Bar the two headline 2053 targets, the roadmap is short on specifics. Despite the country’s resources for green hydrogen production, it has yet to attract the multibillion-dollar, multi-gigawatt projects announced by international investors in similarly well-endowed states elsewhere in the region such as Egypt and Oman. The firmest near-term plans are modest and relate to decarbonising the heating sector by blending hydrogen into the natural gas distribution network—thereby reducing absorption of imported natural gas—for which early tests have already been completed. The stated aim is to add hydrogen in proportions of 5–20pc by 2025.
The plan also commits the government to “promoting” through undefined means the use of hydrogen for abatement in the heavy industrial sector, notably in steel and cement, of which Turkey is among the world’s top ten exporters. The decarbonisation of such sectors is likely to be driven in large part by external forces, such as the EU’s Carbon Border Adjustment Mechanism. Meanwhile, the potential for hydrogen exports receives little attention in the blueprint beyond reference to their possibility in the long-term.

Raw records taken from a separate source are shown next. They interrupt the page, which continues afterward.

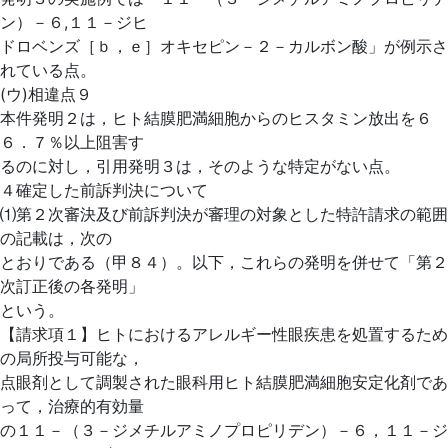
ン）－６,１１－ジヒ
ドロベンズ［ｂ，ｅ］オキセピン－２－カルボン酸」が例示さ
れている点。
(ウ)相違点９
本件発明２は，ヒト結膜肥満細胞からのヒスタミン放出を６
６．７％以上阻害す
るのに対し，引用発明３は，そのような特定がない点。
４確定した前訴判決について
⑴第２次審決及び前訴判決が審理の対象とした特許請求の範囲
の記載は，次の
とおりである（甲８４）。以下，これらの発明を併せて「第２
次訂正後の各発明」
という。
【請求項１】ヒトにおけるアレルギー性眼疾患を処置するため
の局所投与可能な，
点眼剤として調製された眼科用ヒト結膜肥満細胞安定化剤であ
って，治療的有効量
の１１－（３－ジメチルアミノプロピリデン）－６，１１－ジ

The document points to the strong focus on localising the entire supply chain of the nascent industry. It mandates authorities to create the conditions conducive to the development of a full hydrogen ecosystem—crucially including electrolyser manufacture—involving both the public and private sectors.
A similar strategy pursued successfully in the solar PV sector has insulated the country somewhat from the spiralling input prices inflating developers’ costs elsewhere since the pandemic, while aligning with Ankara’s wider energy security preoccupation. It was a theme emphasised by Donmez a year ago as he launched Turkey’s first—and as-yet only—green hydrogen production project on the northwest coast, to be developed by the South Marmara Development Agency and the Scientific and Technological Research Council of Turkey on the government side in cooperation three private local firms.